When considering the future of the business, the Guilfoyles had always seen the YMCA as an ideal successor, and that it would be the “cherry on top of ending our careers.”
Over the years, corporate owners had made offers to purchase the club, but none were the right fit for the couple who wanted to preserve and enhance the community efforts they started, Al Guilfoyle said.
“We wanted something that is stable and will continue what we’ve started, rather than just make money,” Guilfoyle said.
In July 2019, the Guilfoyles partnered with the Y to expand their swimming programming and started laying the groundwork for the Y to become its successor. After pauses during the COVID-19 pandemic, conversations around a deal resurfaced in 2023.
“(The Guilfoyles) have been incredible advocates for health and wellness in the community, and it became clear that the club’s offerings like fitness classes, programming, and even drop-in daycare, aligned so well with what the Y does,” Mooney said.

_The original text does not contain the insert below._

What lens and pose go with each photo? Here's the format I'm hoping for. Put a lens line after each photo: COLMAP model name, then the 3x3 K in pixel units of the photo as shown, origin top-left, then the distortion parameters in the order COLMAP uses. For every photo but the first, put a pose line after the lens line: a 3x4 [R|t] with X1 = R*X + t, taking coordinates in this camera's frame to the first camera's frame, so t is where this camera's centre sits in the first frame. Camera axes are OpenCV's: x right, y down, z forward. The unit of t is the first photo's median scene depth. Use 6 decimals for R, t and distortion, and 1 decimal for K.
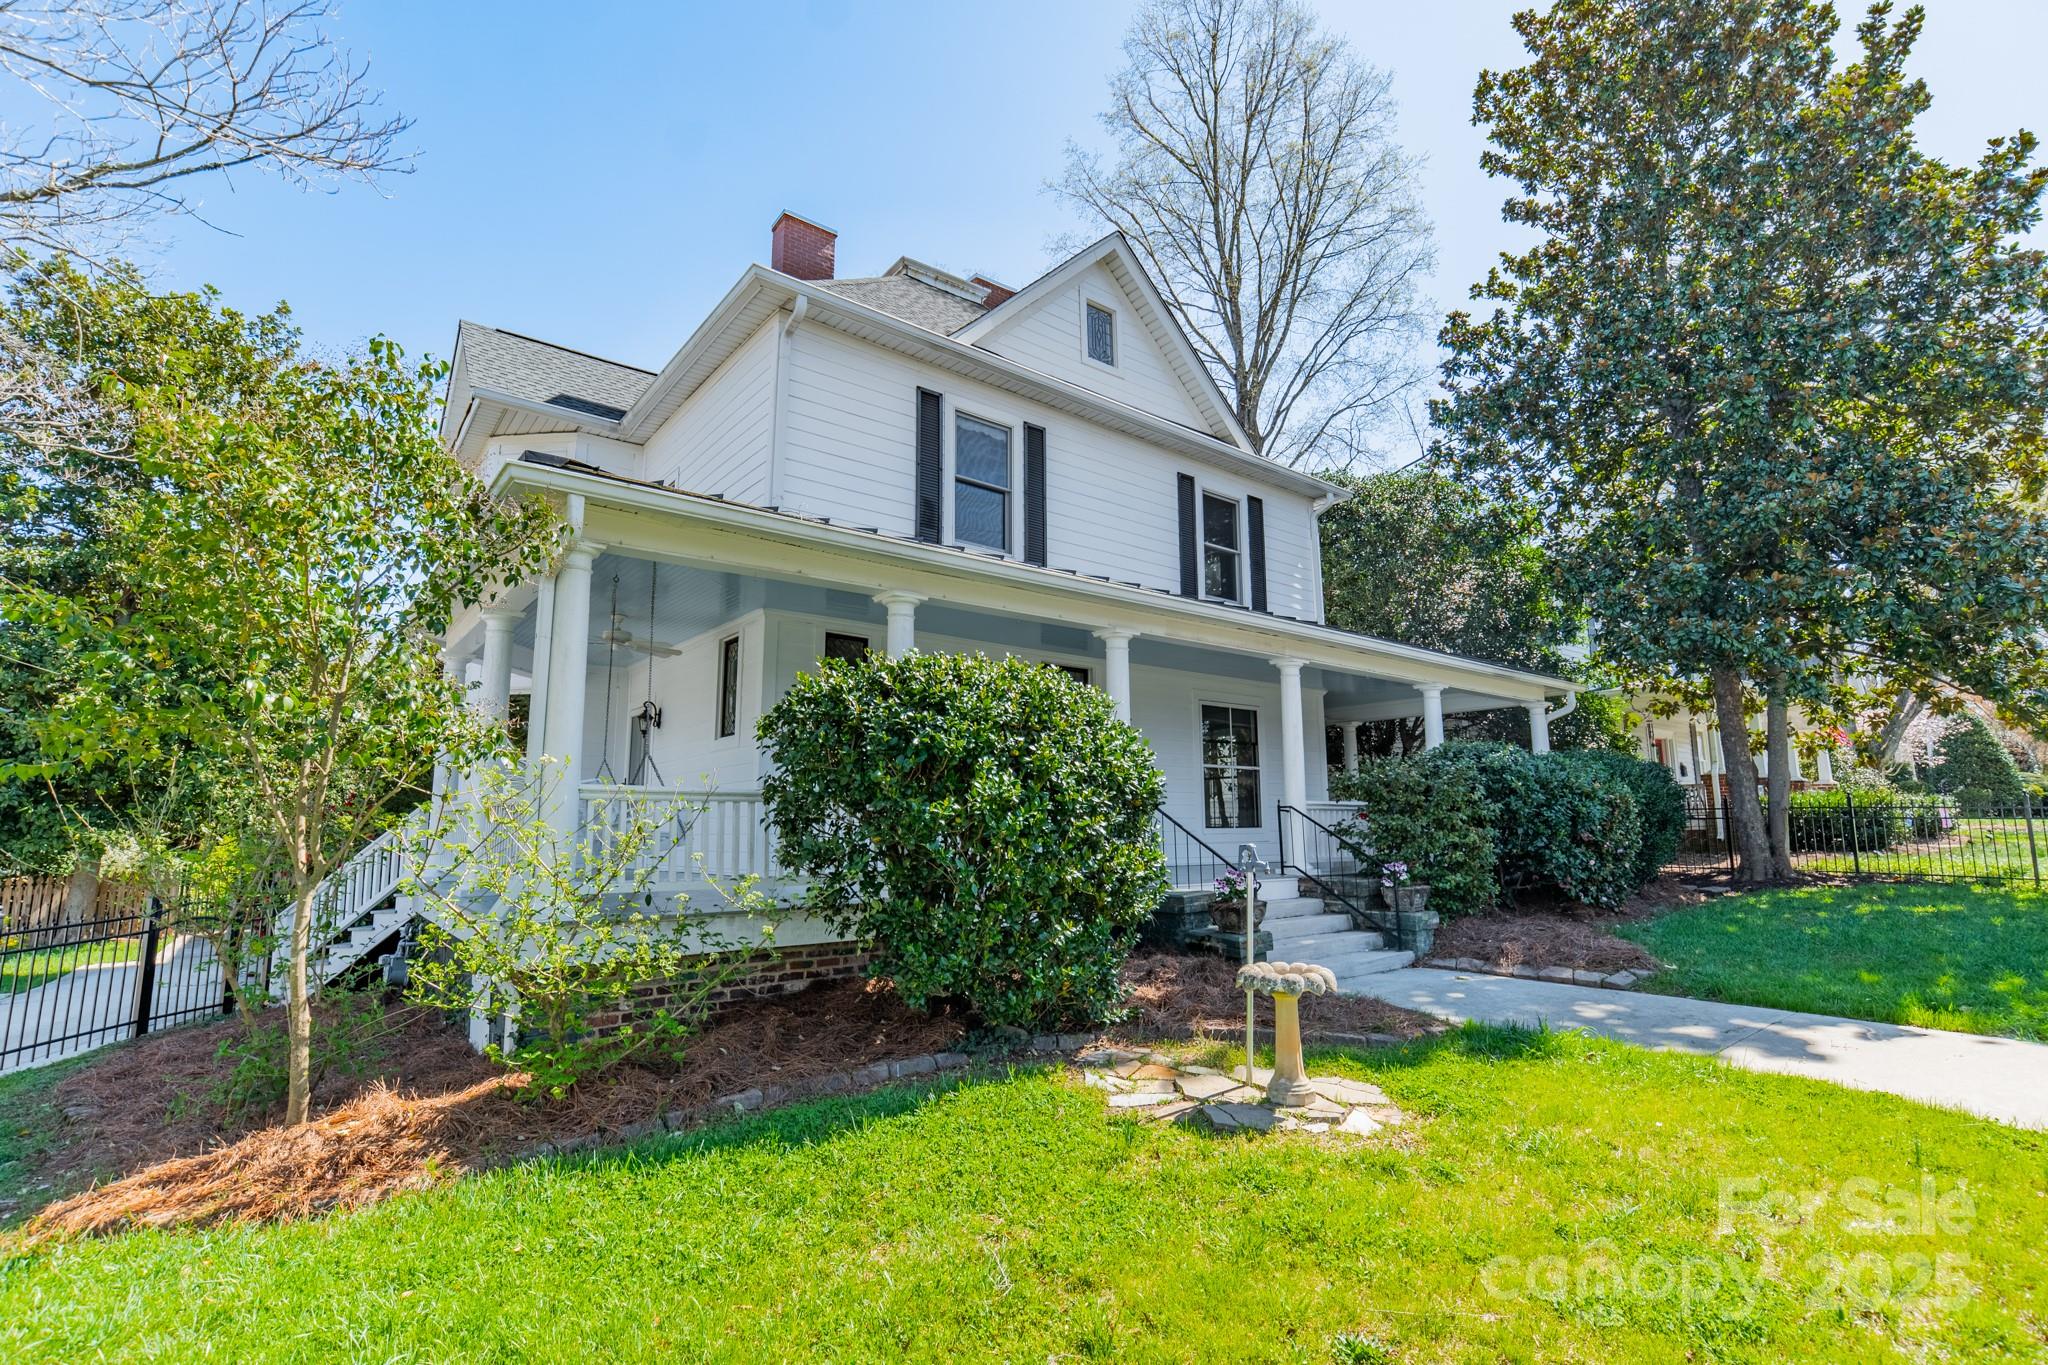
lens RADIAL K [[947.1, 0, 1021.3], [0, 947.1, 686.6], [0, 0, 1]] dist [-0.015393, 0.008489]
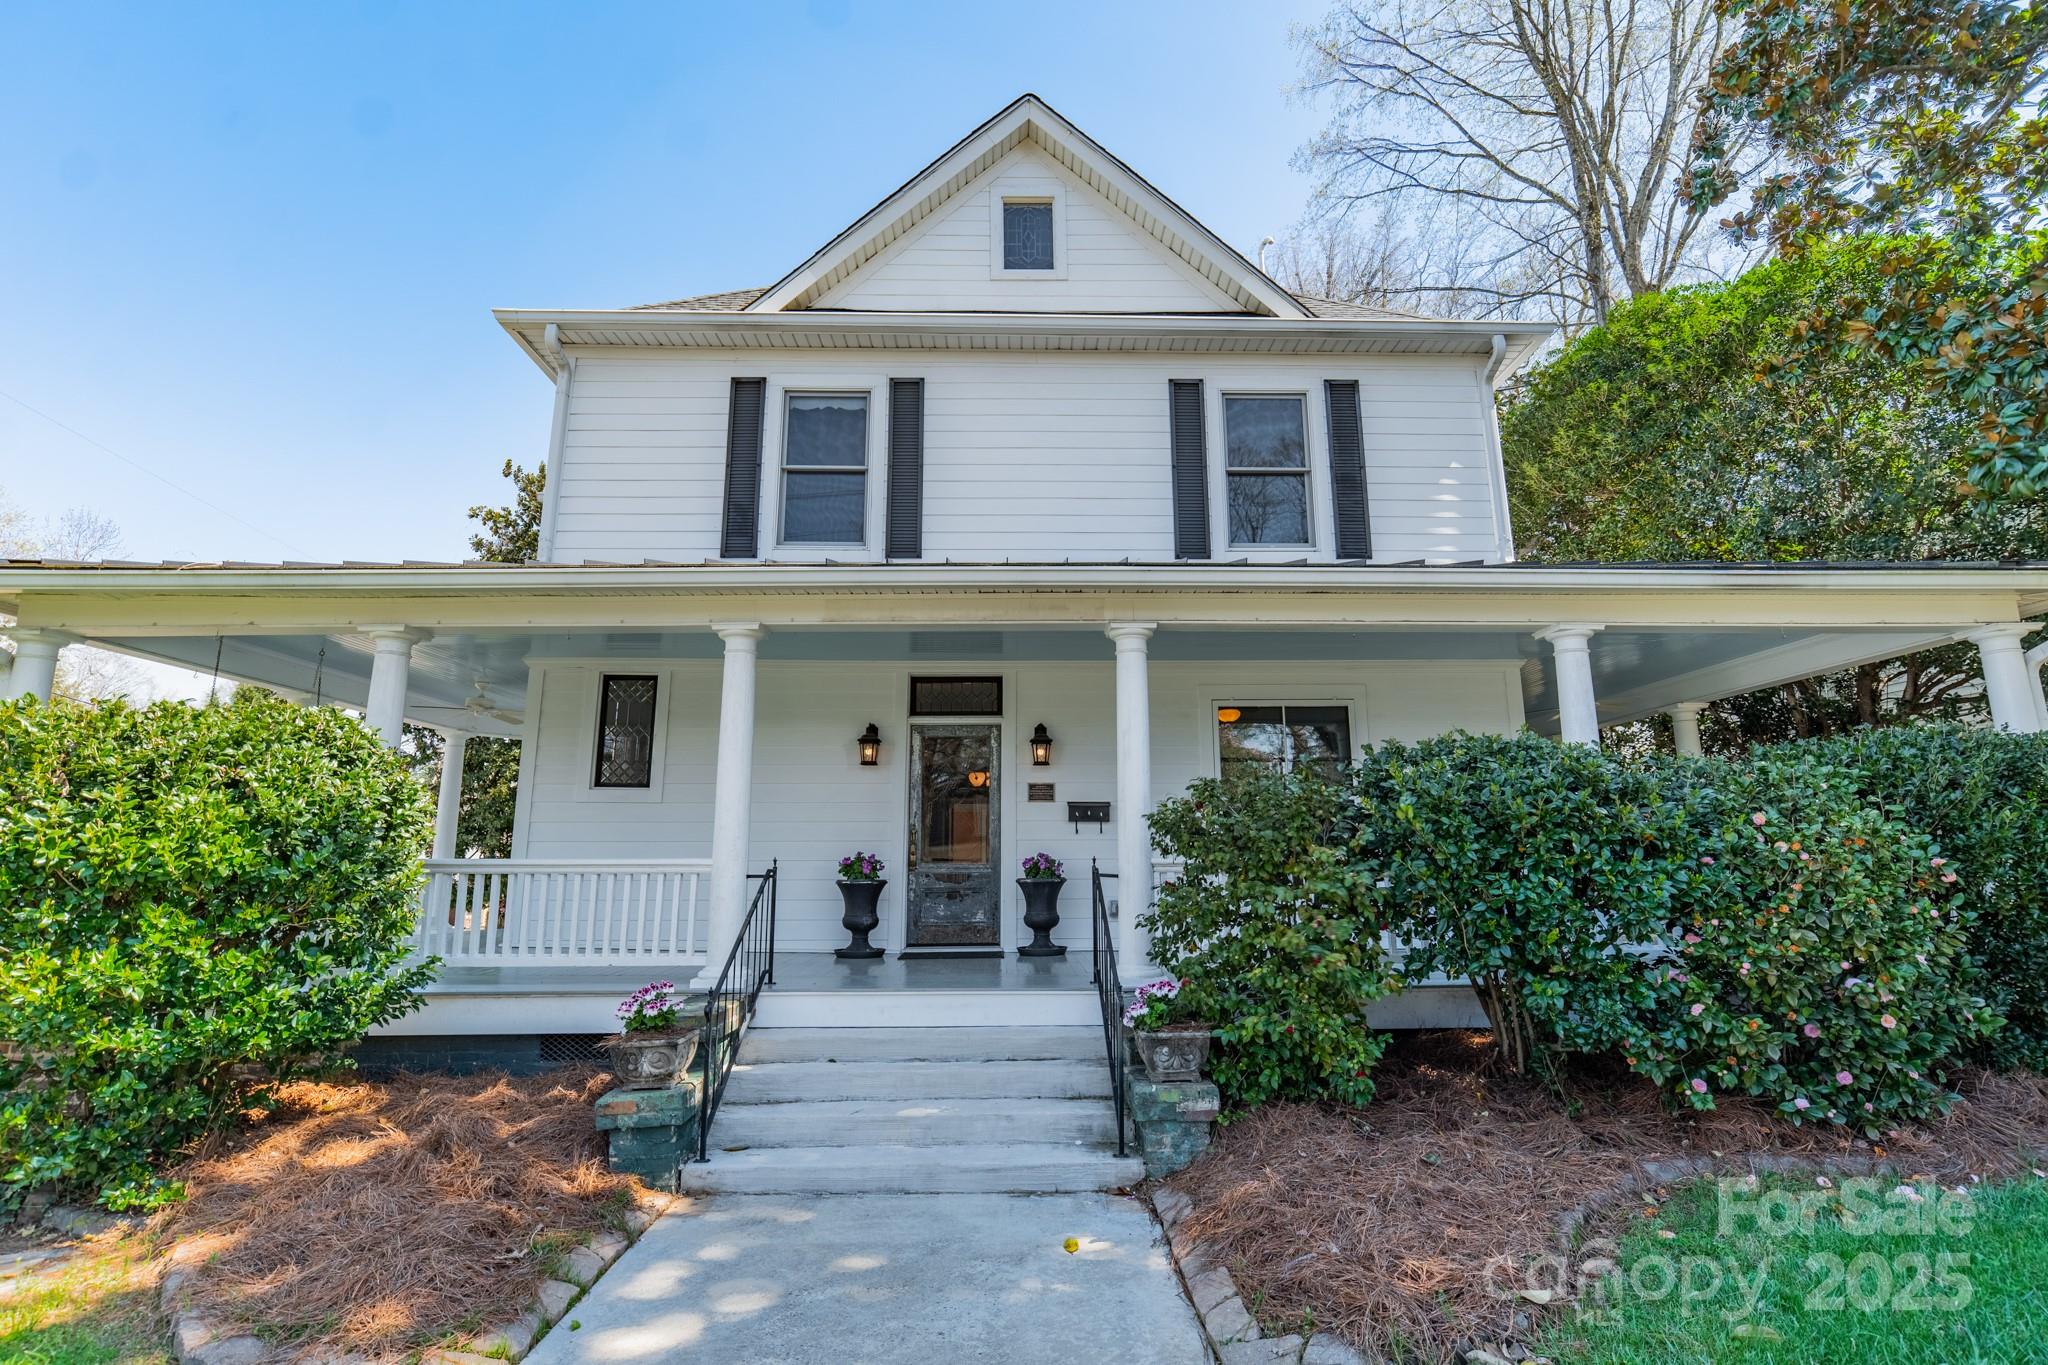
lens RADIAL K [[947.1, 0, 997.6], [0, 947.1, 713.6], [0, 0, 1]] dist [-0.015393, 0.008489]
pose [[0.790244, -0.106759, -0.603421, 0.478093], [0.082348, 0.994277, -0.068066, 0.052696], [0.607234, 0.004099, 0.794512, 0.400581]]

In 2024, the Y conducted a feasibility study to examine how the organization could transform the Greenville location into a YMCA. The Y then launched a capital campaign with the goal of $15 million for the project. So far, the Y has raised about half of this goal from local foundations, individuals, businesses and governmental entities, Mooney said.

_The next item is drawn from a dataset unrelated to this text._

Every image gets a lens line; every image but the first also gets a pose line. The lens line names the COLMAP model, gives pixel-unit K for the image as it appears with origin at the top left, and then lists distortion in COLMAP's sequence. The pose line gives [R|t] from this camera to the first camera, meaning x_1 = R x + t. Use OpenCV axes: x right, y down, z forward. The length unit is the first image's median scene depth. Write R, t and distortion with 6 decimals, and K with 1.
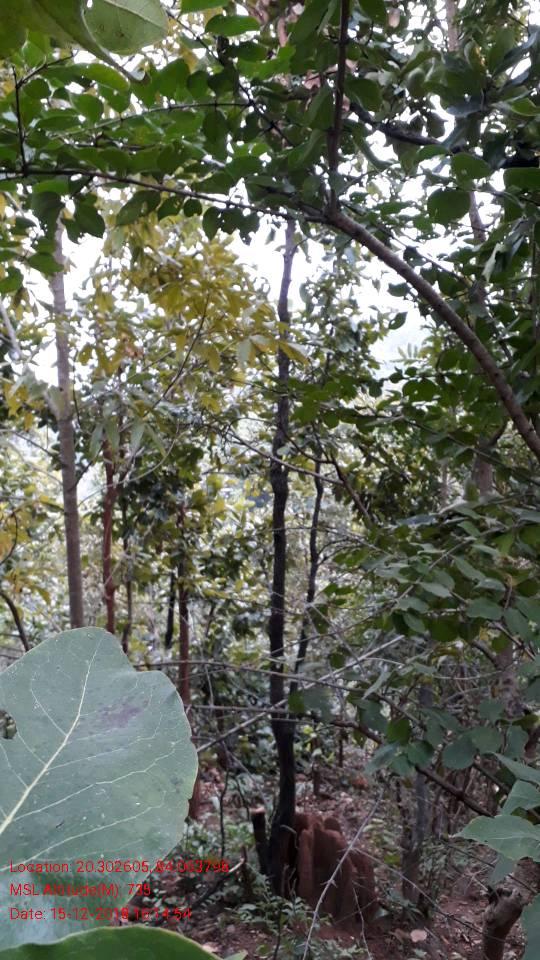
lens RADIAL K [[790.2, 0, 270.0], [0, 790.2, 480.0], [0, 0, 1]] dist [0.086475, -0.114687]
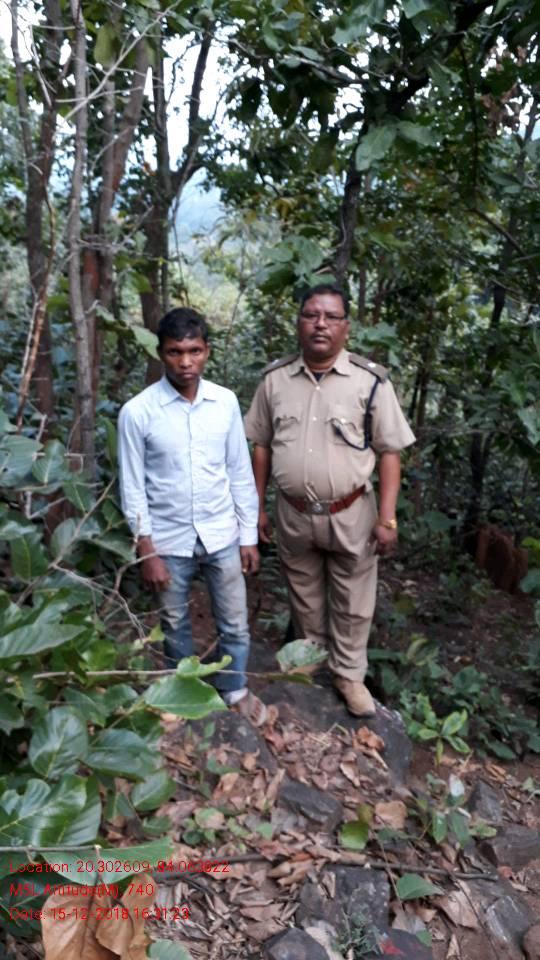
lens RADIAL K [[790.2, 0, 270.0], [0, 790.2, 480.0], [0, 0, 1]] dist [0.086475, -0.114687]
pose [[0.945761, 0.144668, -0.290872, 0.056997], [-0.068965, 0.964372, 0.255402, -0.009351], [0.317458, -0.221489, 0.922043, -0.346366]]
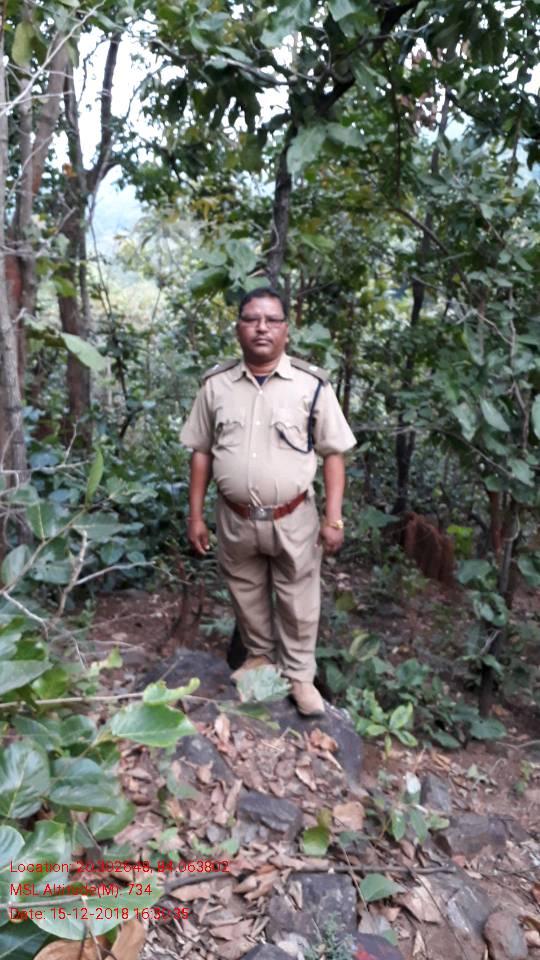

Mooney said the Y is in the process of working with Progressive Companies, a Plainfield Township-based architecture firm, to finalize the design to transform the 15,000-square-foot Greenville facility into a 72,000-square-foot health and wellness hub.
Tentative plans for the enhanced facility include adding a KidZone for drop-in daycare, multipurpose rooms for classes and community gatherings, an indoor splash pad, a full-sized gymnasium painted for pickleball, and an indoor track that would be open to people without a Y membership, Mooney said.

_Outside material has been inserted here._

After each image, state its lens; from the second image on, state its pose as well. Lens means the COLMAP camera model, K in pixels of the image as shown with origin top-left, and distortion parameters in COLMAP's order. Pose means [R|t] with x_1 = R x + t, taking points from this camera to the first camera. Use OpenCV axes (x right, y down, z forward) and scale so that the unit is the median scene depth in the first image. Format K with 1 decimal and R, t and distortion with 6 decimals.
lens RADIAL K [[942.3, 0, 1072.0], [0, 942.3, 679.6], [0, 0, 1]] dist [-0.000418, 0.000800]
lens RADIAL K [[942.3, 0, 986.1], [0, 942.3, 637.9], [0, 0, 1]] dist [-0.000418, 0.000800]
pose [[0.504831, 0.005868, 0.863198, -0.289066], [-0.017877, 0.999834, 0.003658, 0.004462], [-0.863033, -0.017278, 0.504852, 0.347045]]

In partnership with fitness offerings and programming, the Greenville location will house additional health services.
Cherry Health plans to relocate its Montcalm Area Health Center, currently located at 1003 N. Lafayette St. in Grandville, to the new YMCA. This will expand medical, dental, vision, and pharmacy services for more than 4,600 clients, Mooney said.
Additionally, Corewell Health plans to move its outpatient physical therapy services to the location.
“It’s truly a collaborative effort to bring more health resources under one roof,” Mooney said.
The Club Fitness Center facility will remain open under the Guilfoyles’ leadership through fall 2025. One full-time and a group of part-time employees will stay with the team following the acquisition. Gloria Guilfoyle, who teaches about eight to 10 classes a week, will remain with the Y team as well.
“(Retiring is) kind of a double-edged sword,” Al Guilfoyle said. “Our community is a great community and we’ve been here a long time. It’s sad on one hand, but happy.”
The Club Fitness Center’s name will transition under the YMCA of Greater Grand Rapids umbrella, and Y leadership is working with a donor on a potential new name for the facility, Mooney said.
Terms of the deal were not disclosed. Holland-based Cunningham Dalman P.C. served as legal adviser and Hungerford CPAs and Advisors served as financial adviser to the Guilfoyles.
Other acquisitions are not in the works, Mooney said.
Once the expansion design is finished, an application will be submitted to the Greenville City Commission for approval. The Y aims to break ground and start renovations in 2026.